Requirement:
Please set down exactly the lines of the listing below from the line containing "thumb ip: (119, 172)" through the line containing "wrist: (137, 378)", both lines included, leaving out all other lines.

--- Records for this exercise ---

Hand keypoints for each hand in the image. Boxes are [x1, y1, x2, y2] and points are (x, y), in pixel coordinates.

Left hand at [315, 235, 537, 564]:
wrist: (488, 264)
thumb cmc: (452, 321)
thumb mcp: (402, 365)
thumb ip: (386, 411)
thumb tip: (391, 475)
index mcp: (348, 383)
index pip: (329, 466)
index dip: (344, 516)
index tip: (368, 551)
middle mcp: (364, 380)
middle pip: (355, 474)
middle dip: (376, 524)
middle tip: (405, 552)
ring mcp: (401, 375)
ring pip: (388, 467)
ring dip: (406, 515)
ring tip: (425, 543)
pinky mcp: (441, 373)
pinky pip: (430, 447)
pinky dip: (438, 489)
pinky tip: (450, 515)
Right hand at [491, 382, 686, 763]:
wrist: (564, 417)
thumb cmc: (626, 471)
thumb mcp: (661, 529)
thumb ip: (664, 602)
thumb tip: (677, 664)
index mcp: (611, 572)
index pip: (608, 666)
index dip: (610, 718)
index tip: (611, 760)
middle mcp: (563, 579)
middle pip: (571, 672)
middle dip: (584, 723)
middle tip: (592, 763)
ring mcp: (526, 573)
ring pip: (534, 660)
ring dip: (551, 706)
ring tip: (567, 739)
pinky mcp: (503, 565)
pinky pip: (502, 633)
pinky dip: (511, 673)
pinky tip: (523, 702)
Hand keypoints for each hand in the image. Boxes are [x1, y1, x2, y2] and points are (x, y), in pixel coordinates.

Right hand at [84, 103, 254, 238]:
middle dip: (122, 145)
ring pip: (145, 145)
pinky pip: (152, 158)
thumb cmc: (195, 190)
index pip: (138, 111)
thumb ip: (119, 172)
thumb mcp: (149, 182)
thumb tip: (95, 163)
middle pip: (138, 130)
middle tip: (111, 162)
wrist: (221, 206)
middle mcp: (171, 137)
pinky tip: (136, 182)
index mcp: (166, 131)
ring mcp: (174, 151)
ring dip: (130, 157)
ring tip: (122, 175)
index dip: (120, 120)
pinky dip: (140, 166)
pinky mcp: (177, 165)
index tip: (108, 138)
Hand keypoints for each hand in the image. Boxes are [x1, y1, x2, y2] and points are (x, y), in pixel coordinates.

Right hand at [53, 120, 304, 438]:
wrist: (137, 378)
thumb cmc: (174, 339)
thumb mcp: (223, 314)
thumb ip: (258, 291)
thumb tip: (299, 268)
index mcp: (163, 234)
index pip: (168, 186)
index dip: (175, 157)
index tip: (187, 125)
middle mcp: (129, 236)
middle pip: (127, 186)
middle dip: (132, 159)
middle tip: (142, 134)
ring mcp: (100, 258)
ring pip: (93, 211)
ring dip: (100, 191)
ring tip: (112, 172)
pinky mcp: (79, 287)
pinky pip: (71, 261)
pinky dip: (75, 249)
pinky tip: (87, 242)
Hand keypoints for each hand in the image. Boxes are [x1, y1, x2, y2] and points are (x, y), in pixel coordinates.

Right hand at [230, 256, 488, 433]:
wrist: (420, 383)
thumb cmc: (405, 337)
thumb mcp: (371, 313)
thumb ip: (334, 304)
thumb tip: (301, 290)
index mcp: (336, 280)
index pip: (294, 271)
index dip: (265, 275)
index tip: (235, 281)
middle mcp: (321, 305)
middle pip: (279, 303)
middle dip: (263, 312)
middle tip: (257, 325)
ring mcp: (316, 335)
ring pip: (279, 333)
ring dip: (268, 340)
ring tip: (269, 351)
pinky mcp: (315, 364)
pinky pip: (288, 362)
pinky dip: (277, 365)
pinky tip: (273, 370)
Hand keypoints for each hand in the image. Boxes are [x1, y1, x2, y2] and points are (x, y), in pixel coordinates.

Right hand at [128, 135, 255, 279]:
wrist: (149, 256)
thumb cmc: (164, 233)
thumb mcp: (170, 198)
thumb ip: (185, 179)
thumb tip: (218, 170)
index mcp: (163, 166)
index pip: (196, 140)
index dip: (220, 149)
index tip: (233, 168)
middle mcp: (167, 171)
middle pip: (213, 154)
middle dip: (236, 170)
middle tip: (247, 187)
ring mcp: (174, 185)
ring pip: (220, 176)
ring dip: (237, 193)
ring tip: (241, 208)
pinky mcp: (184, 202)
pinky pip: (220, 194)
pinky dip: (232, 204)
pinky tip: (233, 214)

---

Problem solution:
thumb ip: (119, 172)
thumb mcp: (149, 182)
thumb tip: (95, 163)
middle pip: (138, 130)
middle tip: (111, 162)
wrist: (221, 206)
middle mcp: (171, 137)
pinky tip: (136, 182)
index mcp: (166, 131)
ring mcp: (174, 151)
ring dip: (130, 157)
ring tip: (122, 175)
index dip: (120, 120)
pinky dip: (140, 166)
pinky mcp: (177, 165)
index tip: (108, 138)
Hand keypoints for each hand in the image. Boxes are [x1, y1, x2, y2] and points are (x, y), in pixel coordinates.

Right hand at [53, 120, 304, 438]:
wrist: (137, 378)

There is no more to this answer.